CHAPTER

SIXTY-TWO

De Payns lay on Briffaut’s sofa, exhausted and depressed. He felt sick, with worry and guilt. He’d spent so much of his life away from his kids and now he’d introduced them to a danger of his own making. Every spy’s nightmare.

At his desk Briffaut worked two phones. He hung up from a call, and asked Shrek what had happened with the shipment investigation from Sicily.

‘DR is getting back to us. They were going to use Interpol. They track suspicious freight.’

‘Chase them,’ said Briffaut and went back to his own calls.
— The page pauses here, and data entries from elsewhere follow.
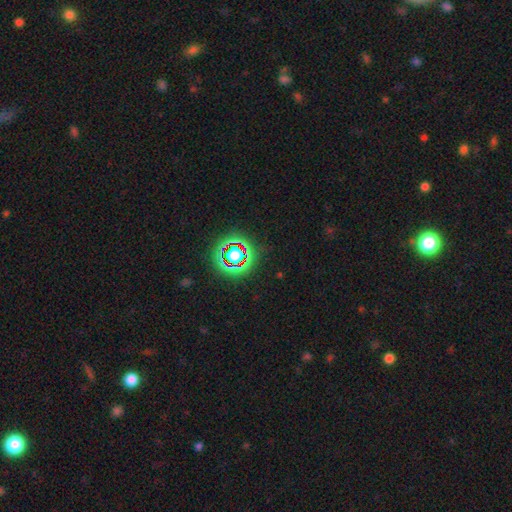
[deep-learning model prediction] A star or artifact, not a galaxy (77%).

Vote fractions:
- Smooth or featured? star or artifact: 77% / smooth: 14% / featured or disk: 9%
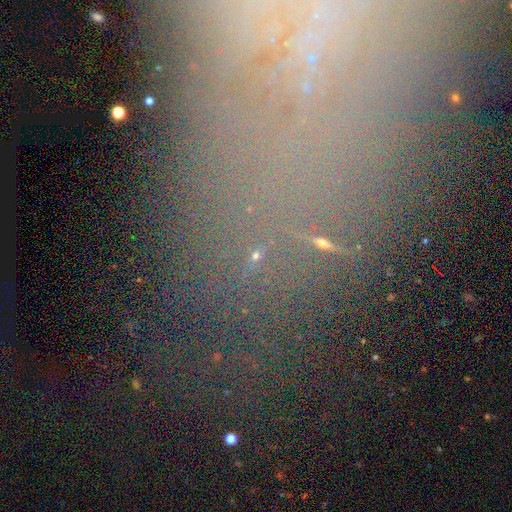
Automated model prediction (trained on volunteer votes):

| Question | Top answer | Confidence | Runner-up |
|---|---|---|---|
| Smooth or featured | star or artifact | 61% | smooth (24%) |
A television played the France 24 news service and de Payns heard a phrase that got his attention. He grabbed the remote from the coffee table and turned up the volume—the screen was now filled with a colour picture of a good-looking blonde woman in her mid-thirties. He knew that face—or, more accurately, Sébastien Duboscq knew that face. The reporter’s voice-over continued: ‘The DCPJ have identified the body found in the Seine three days ago as Claire Fouchet, a thirty-four-year-old insurance broker from Paris. Her badly disfigured body was discovered by a tour boatoperator, and investigators have appealed for any witnesses to come forward …’ The scene shifted to a detective, who referred to torture without spelling it out.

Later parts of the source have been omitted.